Replace YAML with proper "general purpose" featureful configuration language like Nix (or a typed version of it: Nickel). You could do Dhall or Jsonnet, but IMO, Nix is the way to go and keeps gaining traction.
Abandon Dockerfiles, and let the containers be described in the same general purpose language (see https://nixos.wiki/wiki/NixOS_Containers ), that the cluster can build and handle the same way.
Have the cluster itself be described in the same configuration language.
Wrap it all the proper document library APIs, so the most common use-cases, are a handful of code, with ability to expand to lower level details once it needed. Hey, did I mention that we have a general purpose configuration language that makes it possible?
At the end it should be possible to `git init .`, write 10 lines of Nix code (import stdlib, import 1 node standard cluster, run a servive with hello-world application), call `deploy-this` with your cloud access key and get a k8s cluster with a hello world application behind a TLS.
Then when you decide you need more nodes, more services, you just add new lines, or rewrite existing high level ones into more detailed calls.
All of this currently required gluing tons of things together (Docker, Terraform, kops, Helm, Kustomize, ArgoCD and what not) all using different programming languages, xmls, jsons, yamls, HCLs, Dockerfiles and so and so.
Hard to take this seriously since nix-lang is the largest (but not the only) roadblock to nix adoption in my observations. Besides, it hardly provides any benefits other than an even more exotic syntax.
I have experiences with two forms of deployment: one was an on-prem installation two years ago, on which one of the 13 Java 8 applications had very large latencies when accessing Oracle DB, otherwise working fine when it was deployed on simple VM. All of those applications had been done with the same DB logic, and we couldn't find the issue on our own, so we asked third-party to debug this issue for us: they couldn't pin point the problem, even with commercial tools. Their answer was just, something is off with your Kubernetes installation and that was it.
My second, on-going experience, is my current assignment with Fortune 500 company, that uses GKE for running hundreds of nodes, after migrating from on-prem VMs. Almost every other week (99% reliability - yeah right), some part of the system just dies and leaves services unreachable or unresponsive. There is a continuous effort to solve this issues and even Google support was contacted with the answer boiling down to: shit happens, deal with it. The only solution in those situations is either to have alarms go off so that Ops can restart something, or just to wait until everything comes back up again on its own.
The whole ecosystem was a good idea that lacks proper tool and stability to provide substantial benefits over the bunch of VMs, IMO.
The entire point of Kubernetes is redundancy through multiple stateless service instances that can and will be killed at any moment. If you take an application that doesn't work in such an environment, for instance a highly stateful application, that will cause pain. If you want simple 'lift and shift' to the cloud avoid Kubernetes.
Editing helm charts it the ultimate form of throwing spaghetti at the wall and praying it works, without being able to actually test anything locally.
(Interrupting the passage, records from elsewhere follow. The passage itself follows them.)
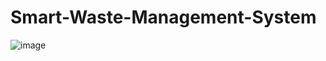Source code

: # Smart-Waste-Management-System

![image](https://github.com/harvind-here/Smart-Waste-Management-System/assets/138276429/6a6355fa-f7bc-406f-92ec-480aa5925ec1)
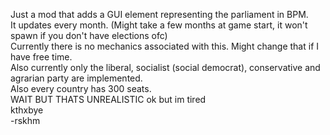Just a mod that adds a GUI element representing the parliament in BPM.<br>
It updates every month. (Might take a few months at game start, it won't spawn if you don't have elections ofc)<br>
Currently there is no mechanics associated with this. Might change that if I have free time.<br>
Also currently only the liberal, socialist (social democrat), conservative and agrarian party are implemented.<br>
Also every country has 300 seats.<br>
WAIT BUT THATS UNREALISTIC ok but im tired<br>
kthxbye<br>
-rskhm<br>
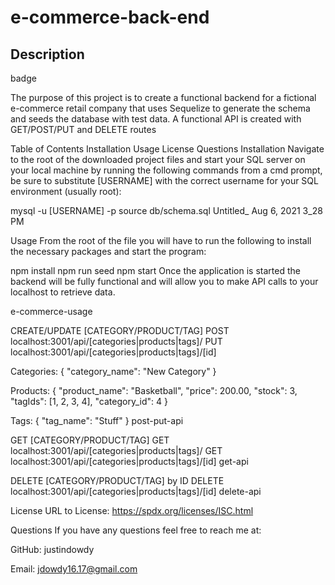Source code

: <h1> e-commerce-back-end </h1>
<h2>Description</h2>
badge

The purpose of this project is to create a functional backend for a fictional e-commerce retail company that uses Sequelize to generate the schema and seeds the database with test data. A functional API is created with GET/POST/PUT and DELETE routes

Table of Contents
Installation
Usage
License
Questions
Installation
Navigate to the root of the downloaded project files and start your SQL server on your local machine by running the following commands from a cmd prompt, be sure to substitute [USERNAME] with the correct username for your SQL environment (usually root):

mysql -u [USERNAME] -p
source db/schema.sql
Untitled_ Aug 6, 2021 3_28 PM

Usage
From the root of the file you will have to run the following to install the necessary packages and start the program:

npm install
npm run seed
npm start
Once the application is started the backend will be fully functional and will allow you to make API calls to your localhost to retrieve data.

e-commerce-usage

CREATE/UPDATE [CATEGORY/PRODUCT/TAG]
POST localhost:3001/api/[categories|products|tags]/
PUT localhost:3001/api/[categories|products|tags]/[id]

Categories: 
{
  "category_name": "New Category"
}

Products:
{
  "product_name": "Basketball",
  "price": 200.00,
  "stock": 3,
  "tagIds": [1, 2, 3, 4],
  "category_id": 4
}

Tags:
{
  "tag_name": "Stuff"
}
post-put-api

GET [CATEGORY/PRODUCT/TAG]
GET localhost:3001/api/[categories|products|tags]/
GET localhost:3001/api/[categories|products|tags]/[id]
get-api

DELETE [CATEGORY/PRODUCT/TAG] by ID
DELETE localhost:3001/api/[categories|products|tags]/[id]
delete-api

License
URL to License: https://spdx.org/licenses/ISC.html

Questions
If you have any questions feel free to reach me at:

GitHub: justindowdy

Email: jdowdy16.17@gmail.com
Example: https://github.com/dhall-lang/dhall-kubernetes
Haven’t used dhall myself but I’d definitely prefer a DSL on top of yaml.
Yamls do have a scheme, editors can autocomplete it.
I've heard that helm is painful. Never used it.
Inner peace arises from looking at all of the possibility and limiting yourself to what you actually need.
Constraints are the only way you will ever escape from complexity jail.
Trouble is that some understand this equation and don't want out. Getting this stuff solved means you have to start doing actual work and dealing with customer needs again. Equity is the only thing I think can solve this at scale. There aren't many who are willing to push through "kill my ego" hell just so they can sit in line at "help the customer" hell. You need a pretty big carrot (or stick) to sell this one.
The flexibility of allowing many different CRIs, CNIs and storage providers does let you find something that suits your use-case, but that generality also means the error messages can't be as specific as a fully integrated solution.
The issue is exacerbated when the OS and cluster are hardened to CIS benchmarks with policy managers - trying to figure out what is preventing your app from running and why is just so much harder than it needs to be.
Cluster API does not have an integration with Karpenter and there are more limitations [1], rendering it unusable in my use case.